BZA?process needs some work
On April 19, the Board of Zoning Appeals held a public hearing on the request for a Conditional Use Permit for the Twin Oaks development project. The Chronicle believes that the meeting could have and should have been more controlled and serious in its nature.
From the start, the allowance of the developers to address issues that were allegedly agreed upon at an earlier meeting and change verbage in the agreed upon listing of conditions should not have been done. Once it was done, the BZA should have allowed others to address the issues as well rather than accepting verbatim the proposed language of the individual(s) seeking the CUP.
The BZA should also have established ground rules for the hearing and stuck by those rules for all involved. An announced time limit for each speaker, although given, was not enforced. The developer, allowed 30 minutes, ran at least 45 which then led to others taking more time than should have been given. What the Chronicle observed, however, was that the developer and speakers for the developer were not encouraged to “wrap up” their comments as were those opposing the granting of the CUP. This editorial is not to address whether the CUP is a good thing or not, it is simply to stress that when rules apply, they should apply to all.
The BZA members failed to maintain control at the hearing by allowing participants to go beyond their time limits and then by failing to maintain order by controlling outbursts, comments and laughter from the audience when some individuals were speaking.
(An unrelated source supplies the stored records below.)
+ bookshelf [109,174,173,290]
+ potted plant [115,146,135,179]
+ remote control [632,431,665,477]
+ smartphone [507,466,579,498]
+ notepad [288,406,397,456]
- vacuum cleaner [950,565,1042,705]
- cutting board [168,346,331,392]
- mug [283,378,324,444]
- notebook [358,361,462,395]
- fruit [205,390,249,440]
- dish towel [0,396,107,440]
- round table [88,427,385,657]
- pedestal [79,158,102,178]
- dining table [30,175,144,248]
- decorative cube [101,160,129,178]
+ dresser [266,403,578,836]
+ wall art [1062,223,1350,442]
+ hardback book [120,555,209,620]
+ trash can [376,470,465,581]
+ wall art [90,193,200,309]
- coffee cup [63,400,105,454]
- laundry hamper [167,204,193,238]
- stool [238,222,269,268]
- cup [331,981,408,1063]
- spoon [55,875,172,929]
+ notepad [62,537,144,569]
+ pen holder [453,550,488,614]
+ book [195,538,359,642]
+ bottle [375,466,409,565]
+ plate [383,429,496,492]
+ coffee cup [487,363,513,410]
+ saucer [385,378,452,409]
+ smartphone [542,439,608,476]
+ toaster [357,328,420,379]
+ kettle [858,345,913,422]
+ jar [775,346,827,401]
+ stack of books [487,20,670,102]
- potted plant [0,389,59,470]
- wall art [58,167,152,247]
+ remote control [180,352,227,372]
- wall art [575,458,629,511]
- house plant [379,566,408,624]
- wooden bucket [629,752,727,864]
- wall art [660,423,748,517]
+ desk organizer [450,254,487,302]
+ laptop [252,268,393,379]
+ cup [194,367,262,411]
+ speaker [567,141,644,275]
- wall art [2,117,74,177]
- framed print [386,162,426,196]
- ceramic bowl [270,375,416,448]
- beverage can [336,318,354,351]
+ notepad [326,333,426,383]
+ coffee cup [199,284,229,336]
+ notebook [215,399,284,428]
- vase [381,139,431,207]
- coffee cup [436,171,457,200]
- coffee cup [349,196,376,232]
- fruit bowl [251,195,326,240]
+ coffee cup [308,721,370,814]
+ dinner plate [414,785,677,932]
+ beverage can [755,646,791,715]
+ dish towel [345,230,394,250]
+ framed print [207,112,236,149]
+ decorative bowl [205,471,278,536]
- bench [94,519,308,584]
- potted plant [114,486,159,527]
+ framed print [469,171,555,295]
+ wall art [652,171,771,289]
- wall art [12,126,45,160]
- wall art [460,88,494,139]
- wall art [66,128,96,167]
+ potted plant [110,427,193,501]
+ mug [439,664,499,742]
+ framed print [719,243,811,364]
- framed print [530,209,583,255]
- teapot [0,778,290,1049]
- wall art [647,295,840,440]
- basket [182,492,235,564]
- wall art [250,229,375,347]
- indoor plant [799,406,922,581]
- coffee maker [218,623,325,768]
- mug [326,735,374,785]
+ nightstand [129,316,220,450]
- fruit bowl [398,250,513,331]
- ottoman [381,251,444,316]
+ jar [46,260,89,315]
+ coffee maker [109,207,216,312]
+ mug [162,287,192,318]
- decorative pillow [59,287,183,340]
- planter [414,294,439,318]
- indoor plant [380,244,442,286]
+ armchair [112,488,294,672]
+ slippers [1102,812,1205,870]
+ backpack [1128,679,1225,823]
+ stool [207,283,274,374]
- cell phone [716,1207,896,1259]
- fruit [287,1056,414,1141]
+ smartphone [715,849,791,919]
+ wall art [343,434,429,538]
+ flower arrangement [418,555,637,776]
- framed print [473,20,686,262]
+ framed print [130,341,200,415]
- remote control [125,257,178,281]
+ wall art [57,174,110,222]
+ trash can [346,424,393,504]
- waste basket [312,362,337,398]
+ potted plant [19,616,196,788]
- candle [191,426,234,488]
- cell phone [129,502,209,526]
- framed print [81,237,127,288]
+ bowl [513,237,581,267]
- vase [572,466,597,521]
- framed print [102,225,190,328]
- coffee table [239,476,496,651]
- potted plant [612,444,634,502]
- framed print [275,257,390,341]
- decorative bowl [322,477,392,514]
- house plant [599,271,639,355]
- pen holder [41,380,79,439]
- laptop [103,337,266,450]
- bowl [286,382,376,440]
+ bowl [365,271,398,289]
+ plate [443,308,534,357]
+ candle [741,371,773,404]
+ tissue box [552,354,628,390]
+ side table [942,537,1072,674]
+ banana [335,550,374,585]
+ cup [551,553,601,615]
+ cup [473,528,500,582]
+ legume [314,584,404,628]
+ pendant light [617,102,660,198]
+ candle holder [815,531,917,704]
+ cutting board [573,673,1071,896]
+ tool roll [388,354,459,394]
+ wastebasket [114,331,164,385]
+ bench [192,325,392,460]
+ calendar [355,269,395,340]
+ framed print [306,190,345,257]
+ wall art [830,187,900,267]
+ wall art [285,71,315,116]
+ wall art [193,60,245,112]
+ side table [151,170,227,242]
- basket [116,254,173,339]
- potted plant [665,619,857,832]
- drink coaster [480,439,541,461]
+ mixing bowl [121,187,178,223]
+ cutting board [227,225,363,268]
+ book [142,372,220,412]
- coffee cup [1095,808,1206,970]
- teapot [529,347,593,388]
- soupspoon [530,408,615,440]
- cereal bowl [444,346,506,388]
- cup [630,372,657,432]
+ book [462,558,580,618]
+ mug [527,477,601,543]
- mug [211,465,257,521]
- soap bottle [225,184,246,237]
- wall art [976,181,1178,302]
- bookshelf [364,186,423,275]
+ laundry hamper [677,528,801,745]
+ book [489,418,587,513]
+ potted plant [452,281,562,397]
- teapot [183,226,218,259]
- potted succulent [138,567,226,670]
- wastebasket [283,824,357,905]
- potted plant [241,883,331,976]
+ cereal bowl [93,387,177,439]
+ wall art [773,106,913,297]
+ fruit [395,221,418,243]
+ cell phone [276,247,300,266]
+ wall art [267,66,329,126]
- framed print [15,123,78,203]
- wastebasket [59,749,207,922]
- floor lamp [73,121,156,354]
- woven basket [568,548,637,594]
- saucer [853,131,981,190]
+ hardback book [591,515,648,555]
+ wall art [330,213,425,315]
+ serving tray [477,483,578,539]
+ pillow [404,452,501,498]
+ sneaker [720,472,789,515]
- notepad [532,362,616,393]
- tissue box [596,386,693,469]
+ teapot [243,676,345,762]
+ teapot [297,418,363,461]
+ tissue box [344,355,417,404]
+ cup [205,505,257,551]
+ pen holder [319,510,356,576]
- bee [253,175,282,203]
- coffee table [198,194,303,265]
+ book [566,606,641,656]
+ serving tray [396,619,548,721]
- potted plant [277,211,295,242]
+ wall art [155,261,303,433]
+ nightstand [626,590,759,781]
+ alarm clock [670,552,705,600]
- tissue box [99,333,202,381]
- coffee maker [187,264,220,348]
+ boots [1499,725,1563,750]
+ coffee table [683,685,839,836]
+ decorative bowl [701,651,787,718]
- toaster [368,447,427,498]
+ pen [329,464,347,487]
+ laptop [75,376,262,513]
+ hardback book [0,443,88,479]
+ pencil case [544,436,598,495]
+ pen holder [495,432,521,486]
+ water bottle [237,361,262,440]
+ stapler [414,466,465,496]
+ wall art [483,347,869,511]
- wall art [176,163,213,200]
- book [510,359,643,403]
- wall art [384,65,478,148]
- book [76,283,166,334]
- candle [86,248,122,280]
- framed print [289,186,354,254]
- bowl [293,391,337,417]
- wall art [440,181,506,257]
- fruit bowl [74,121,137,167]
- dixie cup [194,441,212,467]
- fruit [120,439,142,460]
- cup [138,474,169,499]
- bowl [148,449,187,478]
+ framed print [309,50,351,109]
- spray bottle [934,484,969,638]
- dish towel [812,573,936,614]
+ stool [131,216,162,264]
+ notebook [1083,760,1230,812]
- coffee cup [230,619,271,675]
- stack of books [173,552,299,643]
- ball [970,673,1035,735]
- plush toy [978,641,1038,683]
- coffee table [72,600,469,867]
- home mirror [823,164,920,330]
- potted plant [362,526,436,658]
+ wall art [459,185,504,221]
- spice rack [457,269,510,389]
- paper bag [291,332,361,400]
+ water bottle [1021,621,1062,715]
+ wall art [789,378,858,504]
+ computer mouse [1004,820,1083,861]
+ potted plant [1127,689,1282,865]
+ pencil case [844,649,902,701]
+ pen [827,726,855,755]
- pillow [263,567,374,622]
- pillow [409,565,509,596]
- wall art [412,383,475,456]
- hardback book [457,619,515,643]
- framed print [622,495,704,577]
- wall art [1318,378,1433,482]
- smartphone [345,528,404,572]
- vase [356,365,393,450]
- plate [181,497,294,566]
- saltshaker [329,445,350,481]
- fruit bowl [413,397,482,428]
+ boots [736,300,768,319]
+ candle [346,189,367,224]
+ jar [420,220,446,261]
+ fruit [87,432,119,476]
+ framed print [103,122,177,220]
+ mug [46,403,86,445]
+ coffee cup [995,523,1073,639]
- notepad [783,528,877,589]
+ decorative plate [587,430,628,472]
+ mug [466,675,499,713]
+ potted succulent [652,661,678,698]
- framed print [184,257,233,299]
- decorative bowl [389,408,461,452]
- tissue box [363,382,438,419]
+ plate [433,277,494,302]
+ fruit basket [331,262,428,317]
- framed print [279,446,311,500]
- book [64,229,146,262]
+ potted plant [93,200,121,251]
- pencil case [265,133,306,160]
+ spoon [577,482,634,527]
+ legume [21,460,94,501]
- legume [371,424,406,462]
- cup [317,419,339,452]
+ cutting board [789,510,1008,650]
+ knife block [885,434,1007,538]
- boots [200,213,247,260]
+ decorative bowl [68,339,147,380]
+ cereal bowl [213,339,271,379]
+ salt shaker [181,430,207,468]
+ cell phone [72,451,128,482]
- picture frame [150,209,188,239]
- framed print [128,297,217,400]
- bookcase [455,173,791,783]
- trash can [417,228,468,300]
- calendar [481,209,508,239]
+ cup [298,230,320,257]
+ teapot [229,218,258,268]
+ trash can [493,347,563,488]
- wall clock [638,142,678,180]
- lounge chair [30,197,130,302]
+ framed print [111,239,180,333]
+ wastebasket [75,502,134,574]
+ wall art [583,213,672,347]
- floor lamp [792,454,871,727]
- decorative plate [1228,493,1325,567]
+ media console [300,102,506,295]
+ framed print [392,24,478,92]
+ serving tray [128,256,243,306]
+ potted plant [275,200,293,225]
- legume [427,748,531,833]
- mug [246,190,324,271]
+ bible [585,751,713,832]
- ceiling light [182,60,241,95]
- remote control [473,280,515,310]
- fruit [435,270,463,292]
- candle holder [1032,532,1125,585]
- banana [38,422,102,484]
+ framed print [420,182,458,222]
These volunteers should be trained, if they have not been, in the serious nature of such a hearing. Opinions run rampant on both sides of issues, especially one with as much controversy as this proposed CUP. The group’s failure to lead a professional and serious hearing is sad as is their allowance of the applicant to dictate what should or should not be accepted as well as the applicant explaining how the process should be handled. We encourage the BZA members to define and maintain their rules for public hearings, provide them to all in attendance as well as on the county’s website and force all to comply to the same rules and regulations in future hearings.